OK, this is our second use case, memory sharing. So multiple hosts can access Niagara as a shared memory region. So if some data should be shared between multiple nodes, it can be right into the CXL shared memory region from the writer node. And then the reader node can read that shared data or shared object from that memory region. So it's very similar to that SWMR mechanism. And this enables data sharing between multiple nodes without data transfer overhead via network. And also, data duplication can be prevented as there is no need for shared object or shared data copy.

So yeah, you can also see the evaluation result of memory sharing. And we also collaborated with the MemVerge to evaluate the performance of memory sharing capability. So the left graph shows our benchmark result for Ray. And you know that Ray is open source-based distributed computing framework. And by applying Niagara memory sharing capability to Ray, we can eliminate node-to-node data transfer overhead, resulting in a performance improvement of up to 5.9 times compared to the native Ray. And the graph on the right side is Niagara-based Spark Join performance evaluation result that we designed. So we demonstrated that the performance can be improved by up to 1.8 times compared to the baseline by eliminating the shuffle operation between multiple nodes. And in addition to these two use cases, we are also actively investigating other hardware use cases, hardware-assisted features to enhance CXL-disaggregated memory system efficiency.

All right, so as you can see here, Niagara supports memory pooling and sharing function as well as other hardware-assisted features. So first, block data management that can reduce data migration overhead by moving or copying data within CXL memory. And I think something like VM live migration could be useful, but we are still looking at the other use cases. And second is snapshot, and it is a function that directly saves or restores data between CXL memory and storage device. And we saw that the host CPU I/O handling burden can be reduced by uploading this snapshot function to the memory device. The last but not least is memory failure prediction. So you know that CXL-disaggregated memory system connects multiple hosts. It means memory failure can have a significant negative impact on the system. So we believe that memory failure prediction can improve reliability of CXL-disaggregated memory system. OK, so apart from the research items introduced here, we are exploring, also exploring, various other hardware-assisted features. So if you have any interest about these items, we are always open to collaborate with you.

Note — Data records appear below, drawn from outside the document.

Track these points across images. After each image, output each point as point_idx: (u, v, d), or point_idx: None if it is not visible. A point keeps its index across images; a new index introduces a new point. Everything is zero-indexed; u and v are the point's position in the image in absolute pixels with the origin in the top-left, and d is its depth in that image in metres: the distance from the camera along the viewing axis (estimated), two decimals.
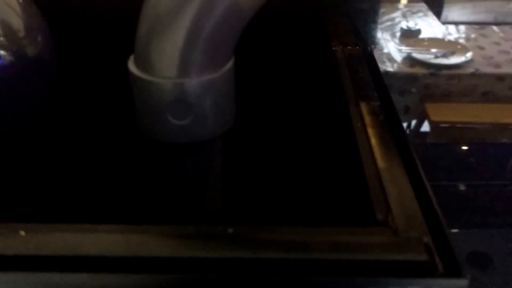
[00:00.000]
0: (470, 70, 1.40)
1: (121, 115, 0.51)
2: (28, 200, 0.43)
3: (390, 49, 1.49)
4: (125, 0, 0.57)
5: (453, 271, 0.32)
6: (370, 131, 0.43)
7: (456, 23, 1.15)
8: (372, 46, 0.54)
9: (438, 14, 0.38)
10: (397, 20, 1.61)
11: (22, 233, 0.35)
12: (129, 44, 0.46)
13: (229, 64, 0.43)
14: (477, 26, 1.45)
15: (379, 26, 1.16)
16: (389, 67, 1.42)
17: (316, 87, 0.55)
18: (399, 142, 0.42)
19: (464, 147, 1.28)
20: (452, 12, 0.37)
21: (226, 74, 0.42)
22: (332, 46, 0.54)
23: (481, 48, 1.48)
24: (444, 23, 0.40)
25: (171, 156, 0.45)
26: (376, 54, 0.94)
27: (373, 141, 0.42)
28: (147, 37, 0.42)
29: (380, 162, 0.40)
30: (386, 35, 1.54)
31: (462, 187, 1.12)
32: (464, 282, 0.31)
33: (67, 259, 0.34)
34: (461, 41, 1.53)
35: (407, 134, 0.43)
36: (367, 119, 0.44)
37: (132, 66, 0.44)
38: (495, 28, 1.54)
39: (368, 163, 0.40)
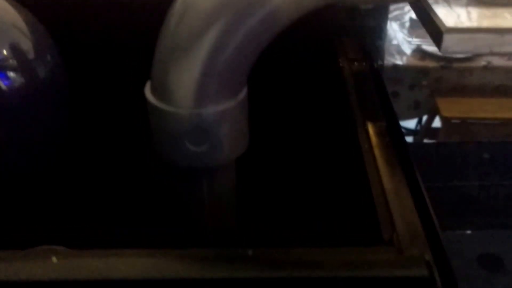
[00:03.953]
0: (482, 63, 1.46)
1: (136, 138, 0.58)
2: (57, 227, 0.50)
3: (399, 40, 1.55)
4: (138, 25, 0.63)
5: (450, 285, 0.39)
6: (377, 152, 0.50)
7: (455, 53, 1.22)
8: (379, 62, 0.61)
9: (438, 45, 0.45)
10: (406, 9, 1.66)
11: (54, 259, 0.42)
12: (139, 64, 0.52)
13: (244, 92, 0.49)
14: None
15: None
16: (398, 60, 1.48)
17: (324, 106, 0.61)
18: (403, 162, 0.49)
19: (477, 145, 1.34)
20: (451, 44, 0.44)
21: (242, 102, 0.49)
22: (339, 62, 0.61)
23: None
24: (444, 53, 0.46)
25: (187, 179, 0.52)
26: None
27: (380, 162, 0.49)
28: (164, 67, 0.49)
29: (386, 183, 0.47)
30: (395, 26, 1.60)
31: (475, 186, 1.18)
32: None
33: (98, 283, 0.41)
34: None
35: (411, 151, 0.50)
36: (374, 140, 0.51)
37: (149, 95, 0.50)
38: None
39: (375, 184, 0.47)
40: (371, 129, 0.53)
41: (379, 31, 0.65)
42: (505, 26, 0.45)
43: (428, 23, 0.48)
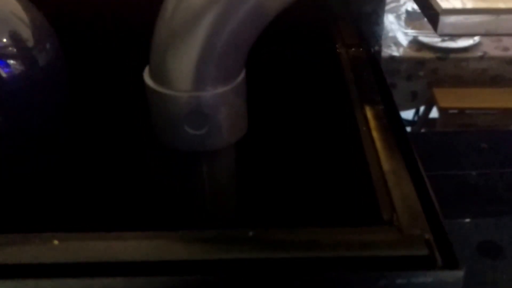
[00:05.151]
0: (478, 53, 1.46)
1: (136, 123, 0.58)
2: (57, 211, 0.50)
3: (396, 32, 1.56)
4: (135, 10, 0.63)
5: (451, 264, 0.39)
6: (375, 134, 0.50)
7: (451, 35, 1.23)
8: (376, 47, 0.61)
9: (434, 27, 0.45)
10: (402, 1, 1.67)
11: (56, 242, 0.42)
12: (134, 47, 0.52)
13: (242, 75, 0.50)
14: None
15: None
16: (395, 52, 1.49)
17: (322, 91, 0.62)
18: (402, 145, 0.50)
19: (474, 134, 1.34)
20: (447, 25, 0.44)
21: (239, 85, 0.49)
22: (337, 48, 0.61)
23: None
24: (440, 35, 0.47)
25: (187, 164, 0.52)
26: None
27: (378, 144, 0.49)
28: (162, 51, 0.49)
29: (385, 165, 0.47)
30: (391, 18, 1.61)
31: (473, 175, 1.19)
32: (460, 273, 0.38)
33: (99, 266, 0.41)
34: None
35: (409, 136, 0.50)
36: (372, 123, 0.51)
37: (147, 79, 0.50)
38: None
39: (374, 166, 0.47)
40: (369, 113, 0.53)
41: (376, 17, 0.66)
42: (500, 7, 0.45)
43: (424, 6, 0.48)
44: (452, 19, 0.44)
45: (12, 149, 0.57)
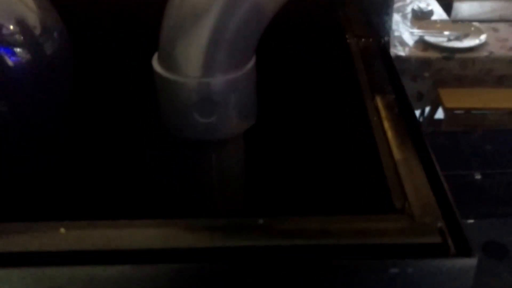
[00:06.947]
0: (484, 53, 1.46)
1: (144, 112, 0.57)
2: (64, 199, 0.50)
3: (402, 32, 1.55)
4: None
5: (464, 251, 0.39)
6: (386, 124, 0.50)
7: (465, 21, 1.21)
8: (386, 38, 0.61)
9: (448, 11, 0.45)
10: (408, 0, 1.67)
11: (63, 230, 0.42)
12: (142, 34, 0.52)
13: (251, 62, 0.50)
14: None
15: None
16: (400, 51, 1.48)
17: (333, 80, 0.62)
18: (413, 134, 0.49)
19: (480, 134, 1.34)
20: (460, 10, 0.44)
21: (249, 72, 0.49)
22: (347, 38, 0.61)
23: (495, 29, 1.53)
24: (454, 20, 0.46)
25: (196, 153, 0.52)
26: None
27: (389, 134, 0.49)
28: (172, 37, 0.49)
29: (397, 154, 0.47)
30: (397, 17, 1.60)
31: (477, 176, 1.19)
32: (473, 261, 0.38)
33: (106, 254, 0.40)
34: (475, 23, 1.58)
35: (421, 125, 0.50)
36: (383, 113, 0.51)
37: (156, 66, 0.50)
38: None
39: (386, 155, 0.47)
40: (379, 102, 0.53)
41: (386, 7, 0.66)
42: None
43: None
44: (466, 3, 0.44)
45: (13, 147, 0.57)
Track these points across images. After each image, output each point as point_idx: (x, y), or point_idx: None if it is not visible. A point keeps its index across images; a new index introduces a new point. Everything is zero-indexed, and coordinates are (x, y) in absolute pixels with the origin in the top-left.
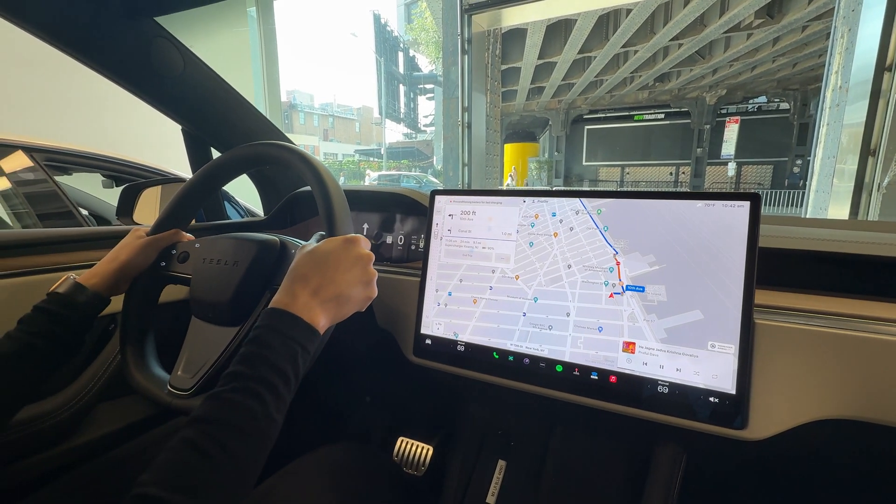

OK, so our next step involves preparing Niagara 2.0, which will be available by the end of this year. So Niagara 2.0 is a 2U-based CXL-disaggregated memory prototype, which can connect up to eight host servers. And we plan to support, as I said, the DCD feature described in CXL specification. So if devices support DCD capability, the server cluster configuration can be changed, as shown on the right side. So overall, we are very much looking for collaboration with our industry partners to enable the CXL hardware-assisted ecosystem.

All right, so lastly, I'd like to introduce our live demo. So through our live demo, we are showcasing the dynamic memory allocation for VMs across four different host servers. You know, unfortunately, today is the last day. But if you visit our demo booth, number A8, you can see the Niagara live demo in more detail with a real Rackscale system, as shown on the right side. All right, so that's all I have for this presentation. Thank you for your attention.